Latent Variables are variables that are part of the model, but which we don't observe, and are therefore not part of the dataset.
in case of unconditional modeling of observed variable x, the directed graphical model would then represent a joint distribution p(x, z) over both the observed variable x and the latent variables z
Deep Latent Variable Models (DLVM) denote a latent variable model p(x, z) whose distributions are parameterized by neural networks. Such a model can be conditioned on some context like p(x,z | y)
- advantage of DLVM : even when each factor (prior or conditional distribution) in the directed model is relatively simple (eg, conditional Gaussian), the marginal distribution p(x) can be very complex ~ high expressivity
- example of DLVM is Variational AutoEncoder by Kingma & Welling et al 2013
- main difficulty in DLVM is the intractability of p(x) and p(z|x) (p(x, z) is tractable to compute)

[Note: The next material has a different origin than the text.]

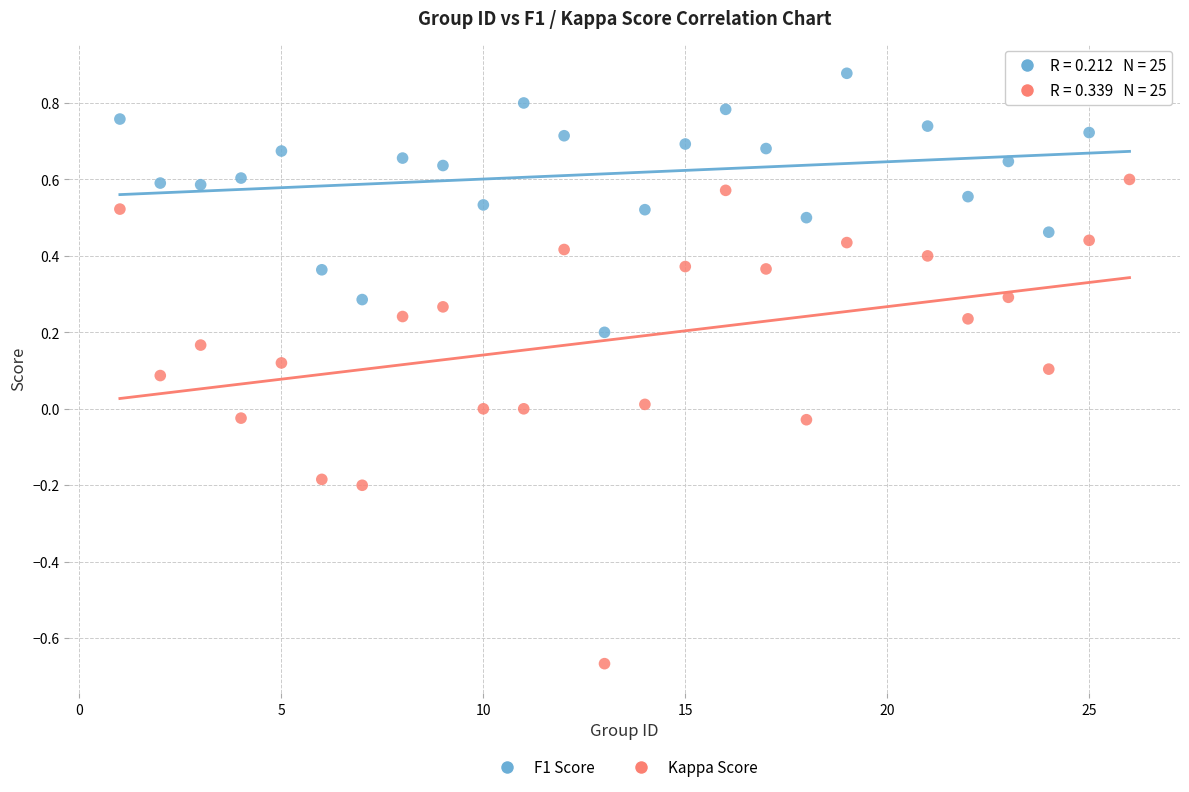

Which series reaches the minimum Y coordinate?

Kappa Score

- hence approximate inference technique on posterior p(z|x) and marginal likelihood p(x) is an important research topic

How can we perform efficient approximate posterior inference and efficient approximate maximum likelihood estimation in deep latent variable models, in the presence of large datasets? : Auto-Encoding Variational Bayes
Can we use the proposed VAE framework to improve upon state-of-the-art semi-supervised classiﬁcation results? : Semi-supervised Learning with Deep Generative Models
Does there exist a practical normalizing ﬂow that scales well to high-dimensional latent space? : Improving Variational Inference with Inverse Autoregressive Flow
Can we improve upon the reparameterization-based gradient estimator by constructing a gradient estimator whose variance grows inversely proportional to the minibatch size, without sacriﬁcing parallelizability? : Variational Dropout and the Local Reparameterization Trick
Can we improve upon existing stochastic gradient-based optimization methods? : Adam: A Method for Stochastic Optimization

just scratching the surface of Kingma's work seems overwhelming
still not persuaded with the concept of latent variables, how can it be a part of the model and not visible as part of the dataset?